Overview

Phase I Study of ON 01910.Na in Refractory Leukemia or Myelodysplastic Syndrome (MDS)

Status:
Completed
Trial end date:
2015-12-01
Target enrollment:
0
Participant gender:
All
Summary
This is an open-label, Phase I study to determine the highest amount of the study drug, ON 01910.Na, that can be safety given to patients with high risk myelodysplastic syndromes (MDS) or refractory leukemias. Patients will receive ON 01910.Na (at a starting dose of 650 mg/m2) intravenously by 3-day continuous infusion once every 2 weeks. Successive courses will use longer infusion times and/or higher doses of the drug until toxicity, effectiveness, or ineffectiveness is recognized. In addition, the amount of drug in the blood will be measured, any antitumor activity will be documented, and the biological effect of ON 01910.Na on cell-cycle pathways will be evaluated in peripheral blood mononuclear cells.
Phase:
Phase 1
Accepts Healthy Volunteers?
No
Details
Lead Sponsor:
Onconova Therapeutics, Inc.
Treatments:
ON 01910
Criteria
Inclusion Criteria:

- Patient must have histologically documented or cytologically confirmed diagnosis of
acute myelocytic leukemia refractory to standard induction treatment, or relapsed
after standard therapy

- Acute lymphocytic leukemia refractory to induction treatment, or relapsed after
effective therapy

- Chronic myelocytic leukemia refractory to imatinib therapy or second line tyrosine
kinase inhibition, or relapsed after tyrosine kinase inhibition, in chronic,
accelerated, or blastic phase

- Chronic lymphocytic leukemia refractory to standard therapy, or relapsed in second
relapse

- A myelodysplastic syndrome (including chronic myelomonocytic leukemia) refractory to a
hypomethylating agent

- And a int-2 or high myelodysplastic syndrome relapsed after a hypomethylating agent.
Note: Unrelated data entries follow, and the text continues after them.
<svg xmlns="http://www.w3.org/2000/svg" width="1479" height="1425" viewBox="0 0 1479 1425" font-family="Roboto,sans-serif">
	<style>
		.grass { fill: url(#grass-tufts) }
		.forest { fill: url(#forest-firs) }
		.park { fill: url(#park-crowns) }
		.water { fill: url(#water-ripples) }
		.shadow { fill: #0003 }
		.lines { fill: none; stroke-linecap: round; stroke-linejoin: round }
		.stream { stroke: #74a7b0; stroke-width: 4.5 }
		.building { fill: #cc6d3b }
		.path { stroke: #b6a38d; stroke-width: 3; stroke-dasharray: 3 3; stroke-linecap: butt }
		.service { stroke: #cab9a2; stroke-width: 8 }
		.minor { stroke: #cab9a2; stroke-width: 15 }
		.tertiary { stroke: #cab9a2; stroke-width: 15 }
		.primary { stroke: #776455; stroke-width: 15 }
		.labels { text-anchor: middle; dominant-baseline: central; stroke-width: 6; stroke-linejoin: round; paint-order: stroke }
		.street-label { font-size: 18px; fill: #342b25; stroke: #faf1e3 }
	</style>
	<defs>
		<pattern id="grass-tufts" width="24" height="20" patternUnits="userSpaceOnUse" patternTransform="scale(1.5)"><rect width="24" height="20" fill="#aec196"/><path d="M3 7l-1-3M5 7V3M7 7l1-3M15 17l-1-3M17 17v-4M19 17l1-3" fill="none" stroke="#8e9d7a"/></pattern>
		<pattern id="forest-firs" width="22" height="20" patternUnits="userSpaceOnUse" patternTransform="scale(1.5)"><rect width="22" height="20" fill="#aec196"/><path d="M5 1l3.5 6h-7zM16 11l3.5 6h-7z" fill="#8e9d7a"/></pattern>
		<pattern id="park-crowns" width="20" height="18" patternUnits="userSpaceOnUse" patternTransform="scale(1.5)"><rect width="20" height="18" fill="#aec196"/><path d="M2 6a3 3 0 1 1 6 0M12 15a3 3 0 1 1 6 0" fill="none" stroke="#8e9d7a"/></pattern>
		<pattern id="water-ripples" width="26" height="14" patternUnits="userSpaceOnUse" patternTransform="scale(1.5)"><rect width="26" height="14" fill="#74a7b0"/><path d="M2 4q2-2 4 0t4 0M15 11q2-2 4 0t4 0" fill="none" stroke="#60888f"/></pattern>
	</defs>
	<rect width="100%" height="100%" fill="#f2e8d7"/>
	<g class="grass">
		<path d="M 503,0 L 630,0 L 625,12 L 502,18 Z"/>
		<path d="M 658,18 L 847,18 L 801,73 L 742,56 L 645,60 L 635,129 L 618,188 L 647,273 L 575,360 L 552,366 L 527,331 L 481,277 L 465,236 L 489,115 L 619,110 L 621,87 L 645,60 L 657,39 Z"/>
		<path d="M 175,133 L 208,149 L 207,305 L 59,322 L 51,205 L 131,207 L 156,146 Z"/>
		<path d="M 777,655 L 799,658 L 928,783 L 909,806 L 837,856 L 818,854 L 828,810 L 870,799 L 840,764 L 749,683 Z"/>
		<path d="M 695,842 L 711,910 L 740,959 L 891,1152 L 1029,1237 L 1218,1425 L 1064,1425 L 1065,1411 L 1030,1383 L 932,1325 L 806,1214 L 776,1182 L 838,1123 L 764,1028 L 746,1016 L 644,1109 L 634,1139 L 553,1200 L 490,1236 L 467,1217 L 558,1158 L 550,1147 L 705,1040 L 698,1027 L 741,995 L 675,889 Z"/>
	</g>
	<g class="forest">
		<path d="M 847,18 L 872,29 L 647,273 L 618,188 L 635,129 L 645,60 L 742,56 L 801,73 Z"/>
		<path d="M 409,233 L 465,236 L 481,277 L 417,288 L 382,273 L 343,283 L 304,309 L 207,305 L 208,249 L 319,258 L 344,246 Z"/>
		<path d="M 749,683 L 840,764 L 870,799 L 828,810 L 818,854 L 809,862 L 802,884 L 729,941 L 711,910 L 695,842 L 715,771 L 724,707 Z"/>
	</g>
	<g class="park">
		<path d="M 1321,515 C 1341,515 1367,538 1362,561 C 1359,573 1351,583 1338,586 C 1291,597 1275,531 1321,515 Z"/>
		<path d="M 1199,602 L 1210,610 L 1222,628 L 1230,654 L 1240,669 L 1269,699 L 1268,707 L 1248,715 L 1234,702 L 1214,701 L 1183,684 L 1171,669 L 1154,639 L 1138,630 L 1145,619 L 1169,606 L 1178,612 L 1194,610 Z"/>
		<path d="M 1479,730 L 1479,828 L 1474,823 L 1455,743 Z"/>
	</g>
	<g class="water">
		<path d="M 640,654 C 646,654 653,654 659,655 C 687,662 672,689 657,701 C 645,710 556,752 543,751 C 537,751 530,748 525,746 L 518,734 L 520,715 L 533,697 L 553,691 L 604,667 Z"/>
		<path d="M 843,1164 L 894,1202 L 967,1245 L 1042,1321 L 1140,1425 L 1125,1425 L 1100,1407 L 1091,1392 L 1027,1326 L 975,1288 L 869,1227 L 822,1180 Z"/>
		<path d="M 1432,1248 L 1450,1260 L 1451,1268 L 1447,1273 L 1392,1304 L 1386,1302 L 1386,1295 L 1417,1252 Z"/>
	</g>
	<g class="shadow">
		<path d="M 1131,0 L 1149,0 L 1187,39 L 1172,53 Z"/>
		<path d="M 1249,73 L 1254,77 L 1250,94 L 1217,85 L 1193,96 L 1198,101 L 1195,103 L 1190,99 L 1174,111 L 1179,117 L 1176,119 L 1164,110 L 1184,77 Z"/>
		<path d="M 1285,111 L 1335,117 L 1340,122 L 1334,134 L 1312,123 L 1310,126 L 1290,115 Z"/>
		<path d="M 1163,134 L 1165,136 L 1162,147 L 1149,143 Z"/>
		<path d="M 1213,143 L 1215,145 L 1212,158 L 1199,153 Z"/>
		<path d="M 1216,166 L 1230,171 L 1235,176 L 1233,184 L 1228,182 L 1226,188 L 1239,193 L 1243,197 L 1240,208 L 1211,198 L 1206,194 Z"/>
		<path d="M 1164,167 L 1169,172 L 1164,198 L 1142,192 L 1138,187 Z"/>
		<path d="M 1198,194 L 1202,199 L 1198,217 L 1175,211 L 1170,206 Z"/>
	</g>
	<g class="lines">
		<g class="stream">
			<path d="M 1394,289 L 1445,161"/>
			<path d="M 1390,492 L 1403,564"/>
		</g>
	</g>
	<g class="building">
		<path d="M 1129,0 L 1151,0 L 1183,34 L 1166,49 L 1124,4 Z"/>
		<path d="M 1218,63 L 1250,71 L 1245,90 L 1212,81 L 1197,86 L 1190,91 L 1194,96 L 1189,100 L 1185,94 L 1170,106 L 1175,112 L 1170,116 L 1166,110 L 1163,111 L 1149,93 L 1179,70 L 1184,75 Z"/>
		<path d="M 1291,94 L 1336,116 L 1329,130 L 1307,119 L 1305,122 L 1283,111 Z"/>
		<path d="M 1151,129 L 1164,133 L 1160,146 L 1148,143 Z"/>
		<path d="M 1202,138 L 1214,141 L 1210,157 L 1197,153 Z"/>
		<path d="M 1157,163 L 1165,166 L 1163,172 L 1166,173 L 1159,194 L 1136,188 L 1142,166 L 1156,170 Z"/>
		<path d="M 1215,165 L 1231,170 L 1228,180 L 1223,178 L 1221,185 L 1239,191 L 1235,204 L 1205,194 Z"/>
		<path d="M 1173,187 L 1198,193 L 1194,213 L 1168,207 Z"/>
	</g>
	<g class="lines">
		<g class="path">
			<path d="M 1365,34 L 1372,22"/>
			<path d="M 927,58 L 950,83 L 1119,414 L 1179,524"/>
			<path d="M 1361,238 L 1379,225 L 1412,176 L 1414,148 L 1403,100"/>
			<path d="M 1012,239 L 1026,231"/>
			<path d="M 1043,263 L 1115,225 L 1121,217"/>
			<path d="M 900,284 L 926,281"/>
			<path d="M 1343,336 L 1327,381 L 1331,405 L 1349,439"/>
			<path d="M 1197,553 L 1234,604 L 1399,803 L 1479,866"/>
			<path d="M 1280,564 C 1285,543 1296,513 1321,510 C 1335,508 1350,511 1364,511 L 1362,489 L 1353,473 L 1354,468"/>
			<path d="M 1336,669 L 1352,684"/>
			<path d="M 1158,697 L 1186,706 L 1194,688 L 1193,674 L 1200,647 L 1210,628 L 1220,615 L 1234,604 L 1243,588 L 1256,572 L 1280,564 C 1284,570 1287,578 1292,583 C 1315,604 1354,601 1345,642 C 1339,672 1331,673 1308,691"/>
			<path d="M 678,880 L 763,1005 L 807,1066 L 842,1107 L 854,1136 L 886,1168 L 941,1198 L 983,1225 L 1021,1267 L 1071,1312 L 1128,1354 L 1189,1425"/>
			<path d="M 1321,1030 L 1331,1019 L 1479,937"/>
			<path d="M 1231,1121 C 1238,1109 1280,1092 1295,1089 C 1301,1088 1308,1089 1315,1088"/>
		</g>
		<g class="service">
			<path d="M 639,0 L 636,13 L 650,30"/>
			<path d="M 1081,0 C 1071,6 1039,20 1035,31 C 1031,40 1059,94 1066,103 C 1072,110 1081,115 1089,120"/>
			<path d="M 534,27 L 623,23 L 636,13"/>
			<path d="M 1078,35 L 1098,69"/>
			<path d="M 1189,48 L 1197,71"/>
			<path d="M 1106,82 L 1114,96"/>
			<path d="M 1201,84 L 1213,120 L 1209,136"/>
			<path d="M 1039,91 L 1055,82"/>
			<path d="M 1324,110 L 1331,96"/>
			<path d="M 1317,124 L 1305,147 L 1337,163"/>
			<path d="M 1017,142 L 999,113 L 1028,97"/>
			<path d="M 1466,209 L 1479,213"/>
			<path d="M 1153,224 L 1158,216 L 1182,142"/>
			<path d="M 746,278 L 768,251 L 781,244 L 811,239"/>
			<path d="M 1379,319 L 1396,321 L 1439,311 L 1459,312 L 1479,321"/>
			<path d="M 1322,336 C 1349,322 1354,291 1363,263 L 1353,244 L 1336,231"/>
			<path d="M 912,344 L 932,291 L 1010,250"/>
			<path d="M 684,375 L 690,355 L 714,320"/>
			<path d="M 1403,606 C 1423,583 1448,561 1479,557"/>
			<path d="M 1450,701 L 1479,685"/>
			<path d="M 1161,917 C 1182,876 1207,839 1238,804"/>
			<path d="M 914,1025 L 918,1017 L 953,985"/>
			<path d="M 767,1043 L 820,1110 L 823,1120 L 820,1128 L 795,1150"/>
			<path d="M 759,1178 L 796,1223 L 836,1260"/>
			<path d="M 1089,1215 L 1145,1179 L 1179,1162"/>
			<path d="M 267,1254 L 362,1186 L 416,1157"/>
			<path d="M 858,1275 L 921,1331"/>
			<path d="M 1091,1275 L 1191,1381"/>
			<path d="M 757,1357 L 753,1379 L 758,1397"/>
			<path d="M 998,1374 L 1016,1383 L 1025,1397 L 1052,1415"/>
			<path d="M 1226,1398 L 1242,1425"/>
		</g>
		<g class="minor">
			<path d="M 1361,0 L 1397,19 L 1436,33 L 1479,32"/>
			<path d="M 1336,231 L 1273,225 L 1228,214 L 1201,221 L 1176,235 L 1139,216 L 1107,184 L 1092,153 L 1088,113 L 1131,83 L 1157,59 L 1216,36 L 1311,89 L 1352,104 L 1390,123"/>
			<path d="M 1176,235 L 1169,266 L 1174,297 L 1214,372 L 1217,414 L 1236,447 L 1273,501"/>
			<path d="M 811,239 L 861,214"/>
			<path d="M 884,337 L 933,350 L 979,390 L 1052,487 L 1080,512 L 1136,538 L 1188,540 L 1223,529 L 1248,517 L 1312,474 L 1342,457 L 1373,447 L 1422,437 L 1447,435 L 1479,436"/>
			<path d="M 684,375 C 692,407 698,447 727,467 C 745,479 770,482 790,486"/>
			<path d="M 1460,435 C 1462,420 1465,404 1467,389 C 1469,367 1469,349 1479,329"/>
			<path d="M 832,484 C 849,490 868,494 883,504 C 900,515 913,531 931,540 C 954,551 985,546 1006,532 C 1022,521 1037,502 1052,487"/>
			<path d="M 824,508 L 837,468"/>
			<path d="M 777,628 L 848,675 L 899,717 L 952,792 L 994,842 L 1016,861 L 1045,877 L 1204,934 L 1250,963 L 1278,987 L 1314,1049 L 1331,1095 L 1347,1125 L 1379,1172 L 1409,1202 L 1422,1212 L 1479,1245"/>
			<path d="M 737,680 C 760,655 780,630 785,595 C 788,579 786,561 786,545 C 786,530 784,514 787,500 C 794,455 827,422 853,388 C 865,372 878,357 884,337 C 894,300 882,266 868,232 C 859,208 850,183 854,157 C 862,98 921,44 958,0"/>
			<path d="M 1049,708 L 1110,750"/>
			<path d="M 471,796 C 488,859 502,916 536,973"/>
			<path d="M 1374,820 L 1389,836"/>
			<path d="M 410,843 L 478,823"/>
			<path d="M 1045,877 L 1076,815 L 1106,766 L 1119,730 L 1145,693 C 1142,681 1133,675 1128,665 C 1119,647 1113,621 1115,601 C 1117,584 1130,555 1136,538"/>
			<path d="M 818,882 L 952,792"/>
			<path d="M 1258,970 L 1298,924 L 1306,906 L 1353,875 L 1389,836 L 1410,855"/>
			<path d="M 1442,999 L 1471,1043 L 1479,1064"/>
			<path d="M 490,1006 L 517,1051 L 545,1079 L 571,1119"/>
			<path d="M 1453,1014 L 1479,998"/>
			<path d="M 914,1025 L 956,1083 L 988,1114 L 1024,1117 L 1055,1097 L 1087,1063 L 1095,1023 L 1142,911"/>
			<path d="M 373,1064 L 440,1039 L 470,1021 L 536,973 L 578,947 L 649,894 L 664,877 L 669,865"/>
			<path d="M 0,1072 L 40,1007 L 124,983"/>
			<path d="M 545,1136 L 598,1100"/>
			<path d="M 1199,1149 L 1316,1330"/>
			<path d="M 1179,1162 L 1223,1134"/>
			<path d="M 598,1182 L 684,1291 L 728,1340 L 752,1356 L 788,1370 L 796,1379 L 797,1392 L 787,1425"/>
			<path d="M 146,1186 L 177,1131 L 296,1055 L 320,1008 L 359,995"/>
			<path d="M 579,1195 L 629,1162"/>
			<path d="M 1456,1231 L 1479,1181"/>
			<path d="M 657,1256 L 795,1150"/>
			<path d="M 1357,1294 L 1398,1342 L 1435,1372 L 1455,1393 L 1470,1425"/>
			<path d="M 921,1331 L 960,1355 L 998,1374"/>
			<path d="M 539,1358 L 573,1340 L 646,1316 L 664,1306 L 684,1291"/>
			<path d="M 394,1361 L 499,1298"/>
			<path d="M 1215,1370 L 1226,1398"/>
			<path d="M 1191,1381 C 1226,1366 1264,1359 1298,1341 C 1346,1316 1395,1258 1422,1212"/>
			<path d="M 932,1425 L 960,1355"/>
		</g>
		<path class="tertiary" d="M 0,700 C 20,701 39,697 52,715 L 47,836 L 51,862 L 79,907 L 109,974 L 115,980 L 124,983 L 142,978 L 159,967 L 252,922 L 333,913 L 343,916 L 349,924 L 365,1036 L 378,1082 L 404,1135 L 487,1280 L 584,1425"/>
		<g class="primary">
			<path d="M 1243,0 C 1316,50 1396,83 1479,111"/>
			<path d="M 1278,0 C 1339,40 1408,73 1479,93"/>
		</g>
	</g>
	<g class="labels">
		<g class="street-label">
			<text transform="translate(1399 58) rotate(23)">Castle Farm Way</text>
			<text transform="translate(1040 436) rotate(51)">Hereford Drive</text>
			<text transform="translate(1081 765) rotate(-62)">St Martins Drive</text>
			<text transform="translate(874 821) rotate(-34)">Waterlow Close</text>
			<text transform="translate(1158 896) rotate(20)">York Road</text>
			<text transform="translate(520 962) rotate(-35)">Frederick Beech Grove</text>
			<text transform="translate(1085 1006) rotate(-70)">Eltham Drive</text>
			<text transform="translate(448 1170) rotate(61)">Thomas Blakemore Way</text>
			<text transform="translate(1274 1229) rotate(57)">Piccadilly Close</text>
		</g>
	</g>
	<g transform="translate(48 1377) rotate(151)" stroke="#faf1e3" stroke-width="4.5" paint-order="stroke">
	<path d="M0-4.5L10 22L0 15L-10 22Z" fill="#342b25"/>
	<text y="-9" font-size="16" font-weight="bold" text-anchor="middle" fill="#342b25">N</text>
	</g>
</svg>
- Patients may not be eligible for, or must have declined, bone marrow transplantation
or other chemotherapeutic regimens known to produce consistent remissions.

- There are no hematologic exclusions from treatment.

- Patients with prior radiotherapy are eligible unless leukopenia is ascribed to prior
radiation treatment, and then entry to study of ON 01910.Na may be initiated when two
successive leukocyte counts are rising.

- ECOG Performance Status of 0, 1, or 2 if patient is in the dose escalation phase or 0
or 1 if patient is in the dose escalation phase.

- Patients may have any hematologic parameters without regard to numbers provided that
transfusional support is available and the Investigator stipulates that leukopenia is
attributable to disease rather than to prior therapy.

- Total bilirubin ≤ 1.5 mg/dL, unless the patient has active hemolysis, or the elevation
is secondary to ineffective erythropoiesis.

- Serum creatinine ≤ 1.5 mg/dL, or a calculated creatinine clearance of ≥ 60 mL/min/1.73
m2.

- Women of childbearing potential and men must agree to use adequate contraception
(hormonal or barrier method of birth control; abstinence) while in the study. If a
woman becomes pregnant or suspects she is pregnant while on study, her treating
physician should be informed immediately.

- Ability to understand and the willingness to sign a written informed consent document.

Exclusion Criteria:

- Patients who have positive blood cultures until they are afebrile for 3 days on
antibiotic therapy which will continue.

- Patients who have leukopenia attributed to prior chemotherapy until two successive
leukocyte counts are increasing. Patients with rapidly rising WBC (e.g. >50% increase
over the previous day for 3 consecutive days) or WBC > 40 x 109/L.

- Patients who have continuing toxicity other than hematologic from prior therapy until
it has resolved to grade 1 or less and will not compromise ON 01910.Na administration.

- Patients who are receiving any other investigational agents or concurrent
chemotherapy, radiotherapy, or immunotherapy.

- Patients receiving corticosteroids or colony-stimulating factors may continue on these
treatments. These agents will not be introduced if previously not employed.

- Patients with known meningeal infiltration may be included in this clinical trial only
if intrathecal therapy and/or radiation has been completed, and cerebrospinal fluid
cytology is improved.

- Patients with a history of allergic reactions attributable to compounds of similar
chemical or biologic composition to ON 01910.Na.

- Patients should have no major third space fluid accumulation, ascites requiring active
medical management including paracentesis, peripheral bilateral edema, or hyponatremia
(serum sodium value less than 134 Meq/L).

- Patients with uncontrolled intercurrent illness including, but not limited to
uncontrolled ongoing or active infection, symptomatic congestive heart failure,
unstable angina pectoris, cardiac arrhythmia, or psychiatric illness/social situations
that would limit compliance with study requirements.

- Pregnant and nursing women are excluded from this study.

- HIV-positive patients receiving combination anti-retroviral therapy are excluded.